Meine ersten weiblichen Vorbilder hatte ich mit ca. 14 Jahren. Es hing damit zusammen, dass ich gemeinsam mit meiner Freundin Monique bei einem Musikstudenten Gitarrenunterricht nahm und wir bei ihm Folksongs lernten, die wir dann im Duo nachspielten. Das waren Songs von James Taylor oder Jim Croce, Singer-/Songwriter, die vor allem in den 70ern bekannt waren. Ich selbst bin Jahrgang `67 und hab diese Zeit nicht direkt miterlebt, war aber sehr fasziniert davon.

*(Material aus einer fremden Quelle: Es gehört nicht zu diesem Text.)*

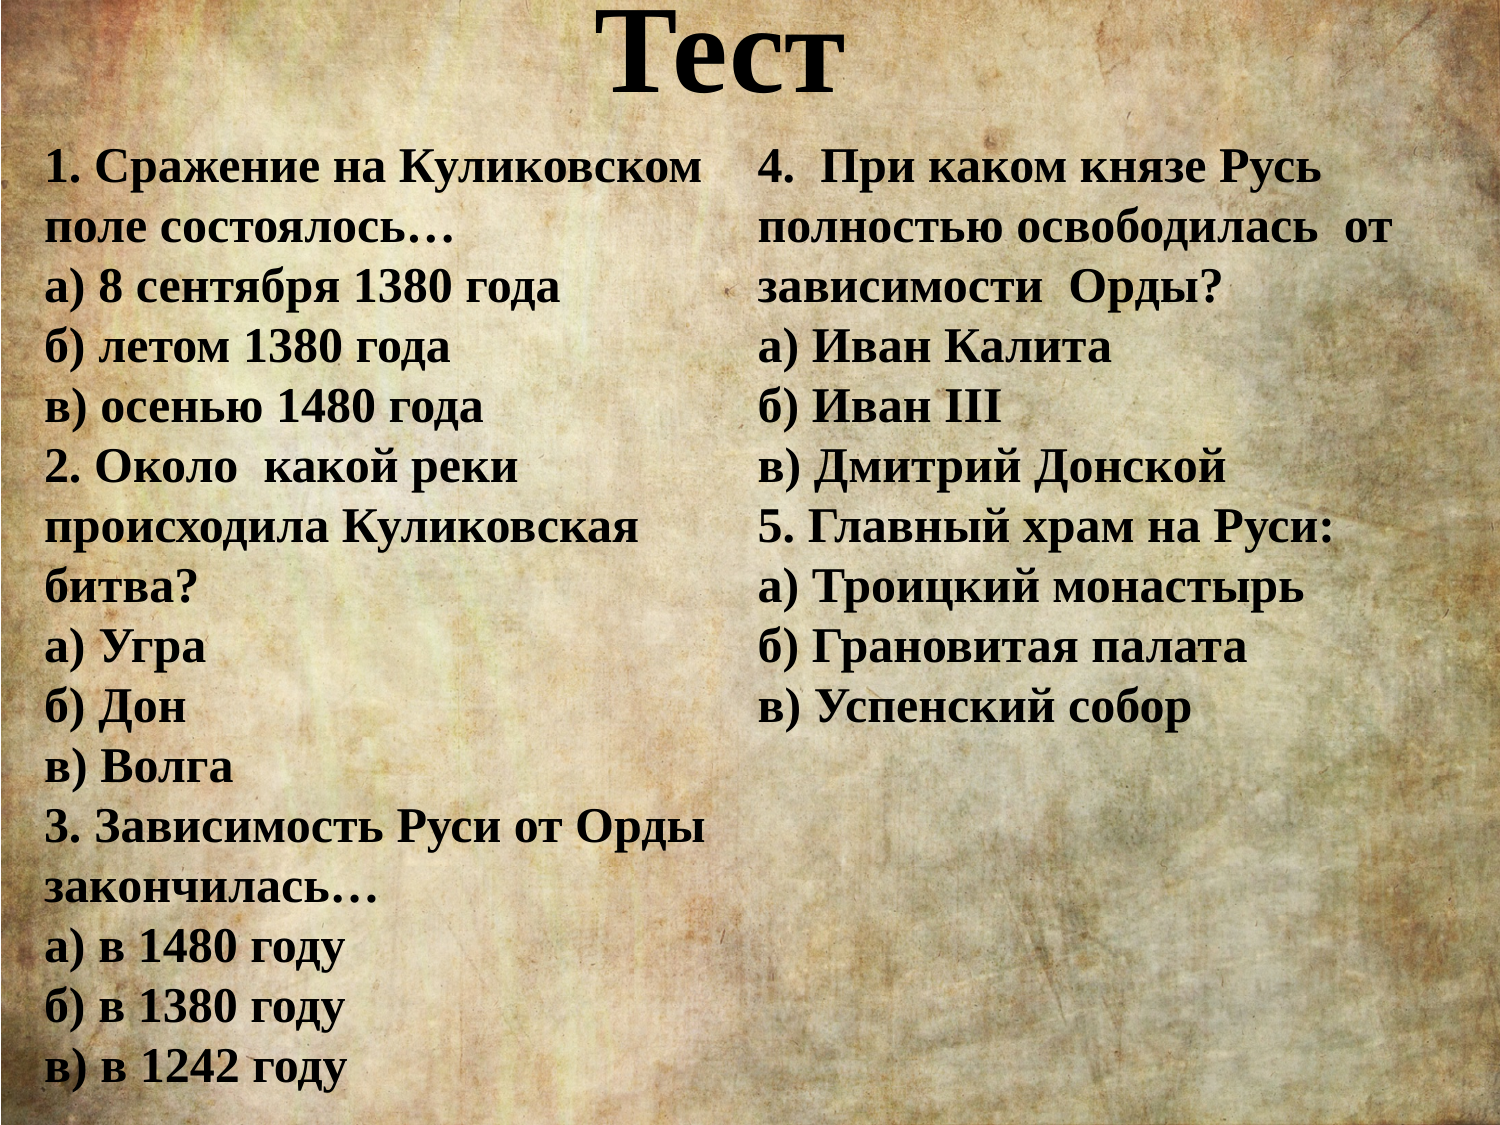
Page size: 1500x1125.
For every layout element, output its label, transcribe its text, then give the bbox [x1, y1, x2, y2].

picture [2, 1, 171, 1125]
text_box 4. При каком князе Русь полностью освободилась от зависимости Орды?‎ а) Иван Калита б) Иван III в) Дмитрий Донской ‎5. Главный храм на Руси:‎ а) Троицкий монастырь б) Грановитая палата в) Успенский собор [742, 125, 1493, 741]
picture [773, 1, 1499, 1125]
text_box ‎1. Сражение на Куликовском поле состоялось…‎ а) 8 сентября 1380 года б) летом 1380 года в) осенью 1480 года ‎2. Около какой реки происходила Куликовская битва?‎ а) Угра б) Дон в) Волга ‎3. Зависимость Руси от Орды закончилась…‎ а) в 1480 году б) в 1380 году в) в 1242 году ‎ [29, 125, 773, 1125]
text_box Тест [171, 0, 1270, 125]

Filigranes Gitarrenspiel, schöne Stimmen und tolles Songwriting, das war wohl die Kombination, die mich ansprach und die ich konkret auch selbst umsetzen wollte.

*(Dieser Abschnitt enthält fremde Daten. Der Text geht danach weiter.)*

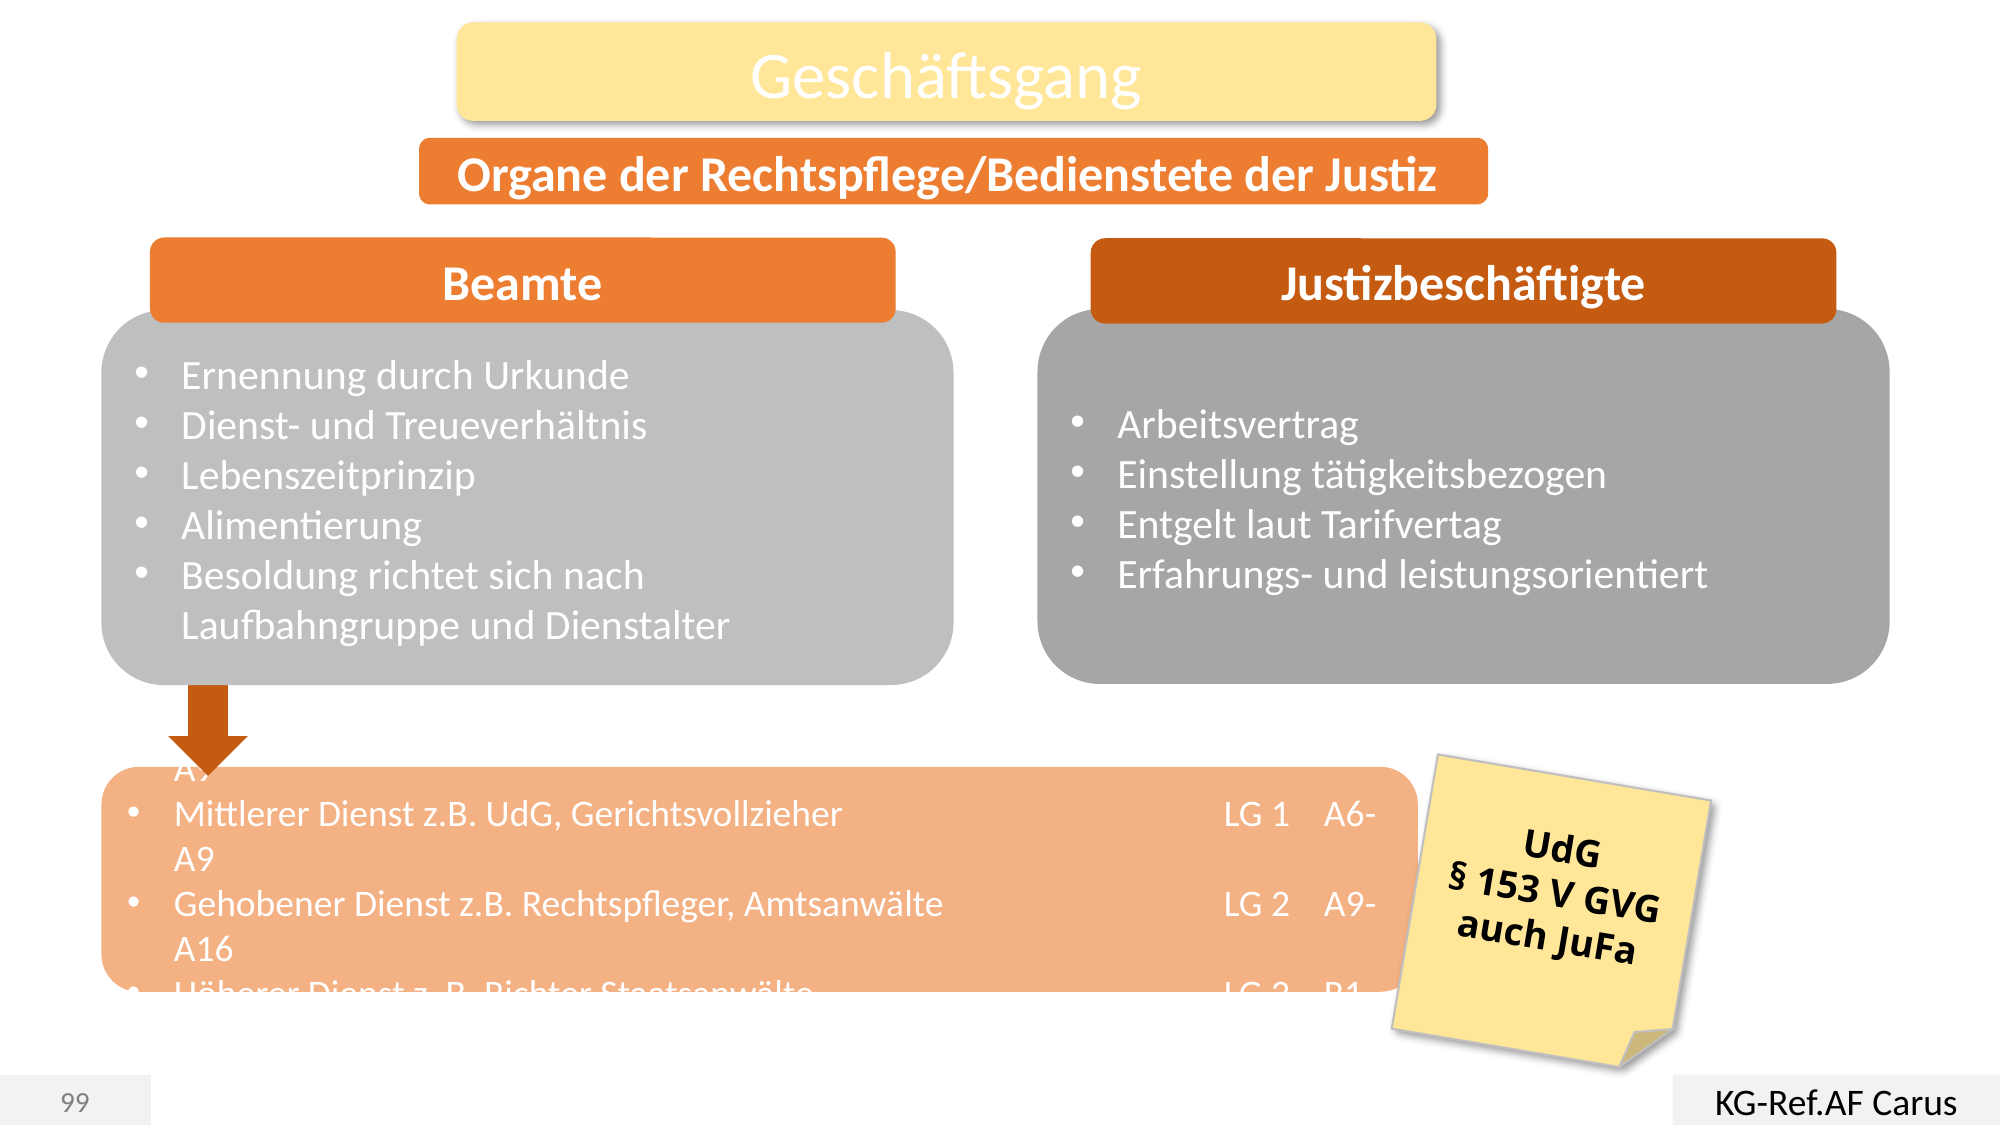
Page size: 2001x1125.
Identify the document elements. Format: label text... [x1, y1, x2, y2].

… CAROLE KING & CO. ……………………………………..
In dieser Zeit hab ich JANIS JOPLIN, CAROLE KING und CARLY SIMON lieben gelernt, die ich zu meinen ersten weiblichen Vorbildern zählen würde. Irgendwie umwehte diese amerikanischen Musikerinnen ein aufregendes Lüftchen. Ich hatte selbst als Kind mit 5 Jahren ein Jahr in den USA gelebt und noch tolle Kindheitserinnerungen an diese Zeit. Meine Freundin war Halbamerikanerin und hatte mit ihrer deutschen Mutter die ersten sieben Jahre in den USA verbracht. Mit ihrer „coolen“ Mutter, die für mich damals der Inbegriff der Hippiemutter war (die aber tatsächlich gar nicht „wild“ lebte), hörten wir nächtelang Platten, tranken Tee, rauchten die ersten Zigaretten und schwätzten über Gott und die Welt. Ein echtes Kontrastprogramm zu meinen Eltern, die ich furchtbar spießig fand und die natürlich ganz andere Musik hörten als ich.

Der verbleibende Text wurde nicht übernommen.